How to market to Gen Z / Gen Alpha – directly from them.

How to market to Gen Z / Gen Alpha – directly from them.

Last week, we had high school student, Grace, join us for work experience.  As a part of her time here, she wrote a piece about how businesses can market better to her generation.

What we find particularly interesting is that many observations align with the direction we’re seeing with wider marketing across brands.

Here are some key takeaways directly from a 15-year-old.

Key marketing lessons for businesses to learn

  • Authenticity beats polished content.

Gen Z can quickly identify when content feels overly corporate, too sales-focused, forced or inauthentic. They want honest, genuine, human and relatable.

Show more of the real people behind the business, the real work and the real results rather than focusing on polished marketing messages.

  • Educational content is highly valued.

Rather than simply telling people you’re good at what you do, show it. Use tips, practical advice, how-to content and real examples. Help people rather than promote services.

  • Proof, not promises.

Put an emphasis on results. Show before and after examples, customer testimonials and successes, transformations and improvements. They trust evidence more than claims with no back up.
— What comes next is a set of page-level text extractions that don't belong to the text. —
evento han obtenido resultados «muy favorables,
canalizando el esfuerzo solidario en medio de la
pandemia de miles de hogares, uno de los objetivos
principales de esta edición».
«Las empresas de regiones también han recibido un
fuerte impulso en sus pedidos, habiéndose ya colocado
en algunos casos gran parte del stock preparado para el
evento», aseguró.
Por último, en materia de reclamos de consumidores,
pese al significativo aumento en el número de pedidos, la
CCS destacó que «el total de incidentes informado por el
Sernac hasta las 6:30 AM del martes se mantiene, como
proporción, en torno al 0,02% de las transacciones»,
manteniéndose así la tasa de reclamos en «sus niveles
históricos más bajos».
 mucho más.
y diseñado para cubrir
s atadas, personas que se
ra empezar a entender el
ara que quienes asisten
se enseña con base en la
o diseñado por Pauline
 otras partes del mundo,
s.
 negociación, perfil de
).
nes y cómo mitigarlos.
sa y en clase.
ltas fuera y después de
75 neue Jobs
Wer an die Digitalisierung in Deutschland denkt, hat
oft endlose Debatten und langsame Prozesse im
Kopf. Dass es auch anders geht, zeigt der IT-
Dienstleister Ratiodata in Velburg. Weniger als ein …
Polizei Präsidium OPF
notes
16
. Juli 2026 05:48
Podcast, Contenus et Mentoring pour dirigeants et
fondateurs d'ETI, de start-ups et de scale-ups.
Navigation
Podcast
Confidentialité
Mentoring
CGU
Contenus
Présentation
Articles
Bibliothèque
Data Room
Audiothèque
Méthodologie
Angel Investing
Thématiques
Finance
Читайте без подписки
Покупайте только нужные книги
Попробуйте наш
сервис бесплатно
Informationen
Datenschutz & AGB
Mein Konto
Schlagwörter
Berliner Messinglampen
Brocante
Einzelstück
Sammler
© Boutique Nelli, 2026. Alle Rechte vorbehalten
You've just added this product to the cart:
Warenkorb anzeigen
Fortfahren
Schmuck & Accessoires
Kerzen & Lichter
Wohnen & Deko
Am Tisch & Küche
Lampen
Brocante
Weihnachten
What brands should stop doing

  • Overly polished, corporate videos are less appealing than more natural content.
  • Her generation don’t want to be sold to, they want to learn, be entertained and get value.
  • Don’t hide company culture. Show who works there, what it’s like and what your business stands for.

What captures attention

  • Short form video. Her and her friends do not want to watch long videos. These are one of the biggest opportunities. They like behind the scenes footage, day in the life videos, customer stories and real projects and visual stories.

On what platforms?

TikTok is what she sees as the strongest platform for reaching her generation, with Instagram still highly relevant. These are what they most commonly scroll.

Younger professionals are also increasingly active on LinkedIn and use it to assess your brands culture, find opportunities, check out values and seek professional development.

If you’re recruiting, what makes a company attractive to Gen Z employees?

  • Learning and development – new skills, training and growth opportunities.
  • Flexibility – hybrid working, work-life balance and companies that think about wellbeing.
  • Positivity – supportive colleagues, creativity being encouraged.
  • Purpose – companies that make a difference, want people to succeed and have a clear purpose.

Salary alone isn’t enough to attract younger employees.

Trends

Trend 1: Short-form video continues to dominate

Trend 2: Employee-generated content

Trend 3: User-generated content or real experiences

Trend 4: Transparency – how you operate, who works for you, what do you believe in as a business

Trend 5: Educate and entertain

Summary

Nearly every part of this comes back to building trust through transparency, authenticity, real people, real results and stories.

For this generation, marketing isn’t about having the loudest voice, it’s about being the most believable.

“Show me the people, show me what you do, show me how it helps people, and let me decide whether I trust you.”